March 2008 Archives
From a book review by Katie Galli in the April 2008 issue of Christianity Today:
Yes, we're Americans. We multitask all day long. Efficiency is one of our top cultural values. I, too, am pragmatic. I'd like to use Sunday morning to worship God, to get a few pointers on how to improve my relationship with Jesus, and to reconnect with community. But every Sunday, the first words I hear are, "Blessed be God: Father, Son, and Holy Spirit." And I'm reminded that we gather weekly not to hear a practical talk on how to better live out our faith or to provide a venue to tell our friends about Jesus. We gather to corporately worship God, to celebrate the redeeming work of Christ on the cross, and to remember that our lives are not about us.
A provocative post by Ruth Tucker that challenges our emphasis on leadership:
Leadership is a hot topic today. Colleges and universities and seminaries and churches and Christian organizations of all varieties are developing leadership programs...
It was not until I was teaching through the course a second time that I realized what a crock this whole topic is. It’s phony from beginning to end—especially as it relates to biblical models.
That Jesus was a failed leader both by example and by teaching is something we already know—at least unconsciously....Plain and simple, Jesus was a failed leader—though it’s critical to point out that Jesus did not aspire to leadership.
Read the entire post for the full context.
I just may have to read Tucker's upcoming book Leadership Reconsidered.
Rob Harrison with a helpful post that helps us see the usefulness of the institution, while also recognizing its limitations:
The institution is just a structure to organize our activities to help us function...The institution is a dead thing that protects and gives form to the live thing underneath. But that points us to the reality that the structure isn't going to do the work of the church, because the structure isn't the church; we together are the church, and the structure is there to enable us as we do the work of the church. To avoid facing that, though, we tend to pile those expectations on the institution instead, and then when it fails, we blame it, and denounce it, and set off to find a better way...
I also suspect that we object to the 'institutional church' because it gets in the way of us doing what we want; but in reality, that's part of its purpose. Yes, there is a tendency for institutions to become self-justifying and self-serving, and that's a bad thing; but is that the fault of institutions, or of the people in them? That's a human sin, and attacking institutions won't change it. If anything, doing that makes it worse, because the existence of the institution, for all its faults, reminds us that it has a purpose. We can still do all the touchy-feely 'spirituality' stuff that's all about us without any kind of formal structure, but a congregation that never really goes beyond that is about as self-justifying and self-serving as anything can be; what we need the institution for is to do the things that take us beyond ourselves, the things that actually require work and effort and need organization and structure to support them and keep them going.

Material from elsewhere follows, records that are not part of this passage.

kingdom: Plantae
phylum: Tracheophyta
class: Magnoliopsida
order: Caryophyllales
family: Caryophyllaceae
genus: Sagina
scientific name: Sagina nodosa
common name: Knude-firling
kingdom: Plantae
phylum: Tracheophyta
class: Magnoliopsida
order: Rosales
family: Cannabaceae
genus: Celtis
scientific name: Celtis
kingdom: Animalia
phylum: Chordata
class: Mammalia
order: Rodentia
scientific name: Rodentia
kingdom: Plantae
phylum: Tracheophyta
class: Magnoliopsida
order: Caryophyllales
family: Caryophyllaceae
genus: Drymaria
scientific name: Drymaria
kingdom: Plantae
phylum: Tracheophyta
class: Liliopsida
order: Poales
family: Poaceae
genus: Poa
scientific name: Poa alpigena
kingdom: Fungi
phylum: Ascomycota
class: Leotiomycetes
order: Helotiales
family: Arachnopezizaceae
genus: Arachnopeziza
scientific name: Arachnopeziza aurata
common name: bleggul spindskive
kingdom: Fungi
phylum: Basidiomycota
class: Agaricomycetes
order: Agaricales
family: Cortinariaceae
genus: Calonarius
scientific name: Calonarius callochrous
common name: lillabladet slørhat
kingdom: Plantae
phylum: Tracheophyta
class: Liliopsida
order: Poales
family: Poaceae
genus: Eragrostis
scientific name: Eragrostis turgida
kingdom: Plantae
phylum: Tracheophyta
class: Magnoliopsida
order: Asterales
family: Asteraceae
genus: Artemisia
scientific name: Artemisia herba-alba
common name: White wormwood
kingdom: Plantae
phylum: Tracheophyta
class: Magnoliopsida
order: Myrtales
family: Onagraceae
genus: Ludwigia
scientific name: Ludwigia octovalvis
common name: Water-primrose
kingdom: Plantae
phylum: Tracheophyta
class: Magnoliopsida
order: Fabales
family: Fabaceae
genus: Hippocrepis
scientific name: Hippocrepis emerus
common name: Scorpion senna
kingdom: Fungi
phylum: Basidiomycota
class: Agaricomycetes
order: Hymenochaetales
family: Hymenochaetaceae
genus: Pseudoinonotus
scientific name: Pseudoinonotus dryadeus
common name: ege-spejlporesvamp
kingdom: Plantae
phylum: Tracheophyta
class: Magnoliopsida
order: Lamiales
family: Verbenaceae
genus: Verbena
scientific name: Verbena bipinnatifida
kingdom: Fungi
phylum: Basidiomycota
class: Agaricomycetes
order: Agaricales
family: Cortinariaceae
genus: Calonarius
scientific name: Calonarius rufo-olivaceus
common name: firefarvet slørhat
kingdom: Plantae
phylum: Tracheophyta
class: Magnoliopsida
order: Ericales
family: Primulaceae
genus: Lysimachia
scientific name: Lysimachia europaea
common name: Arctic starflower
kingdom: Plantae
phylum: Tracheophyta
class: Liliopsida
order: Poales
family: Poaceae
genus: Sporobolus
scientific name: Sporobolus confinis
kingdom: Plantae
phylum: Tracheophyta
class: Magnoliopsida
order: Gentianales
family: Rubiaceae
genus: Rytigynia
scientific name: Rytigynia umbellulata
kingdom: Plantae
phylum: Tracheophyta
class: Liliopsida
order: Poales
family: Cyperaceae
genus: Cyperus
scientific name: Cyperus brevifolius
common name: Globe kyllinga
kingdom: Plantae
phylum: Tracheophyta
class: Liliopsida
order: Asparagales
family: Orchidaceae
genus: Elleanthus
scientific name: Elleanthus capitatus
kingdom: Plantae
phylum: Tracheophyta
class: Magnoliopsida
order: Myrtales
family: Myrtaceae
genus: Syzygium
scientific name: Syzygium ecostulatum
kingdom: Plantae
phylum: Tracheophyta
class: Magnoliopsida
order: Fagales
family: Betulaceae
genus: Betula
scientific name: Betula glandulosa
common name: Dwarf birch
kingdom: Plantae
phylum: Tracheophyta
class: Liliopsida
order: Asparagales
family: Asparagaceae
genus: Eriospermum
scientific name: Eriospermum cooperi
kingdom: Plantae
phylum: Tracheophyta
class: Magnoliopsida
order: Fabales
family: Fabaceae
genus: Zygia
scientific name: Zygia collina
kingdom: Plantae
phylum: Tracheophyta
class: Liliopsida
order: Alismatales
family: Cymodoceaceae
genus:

C.S. Lewis on dying to ourselves:
Your real, new self (which is Christ's and also yours, and yours just because it is His) will not come as long as you are looking for it. It will come when you are looking for Him...The principle runs through all life from top to bottom. Give up yourself, and you will find your real self. Lose your life and you will save it. Submit to death, death of your ambitions and favorite wishes every day and death of your whole body in the end: submit with every fiber of your being, and you will find eternal life. Keep back nothing. Nothing that you have not given away will be really yours. Nothing in you that has not died will ever be raised from the dead. Look for yourself, and you will find in the long run only hatred, loneliness, despair, rage, ruin and decay. But look for Christ and you will find Him, and with Him everything else thrown in.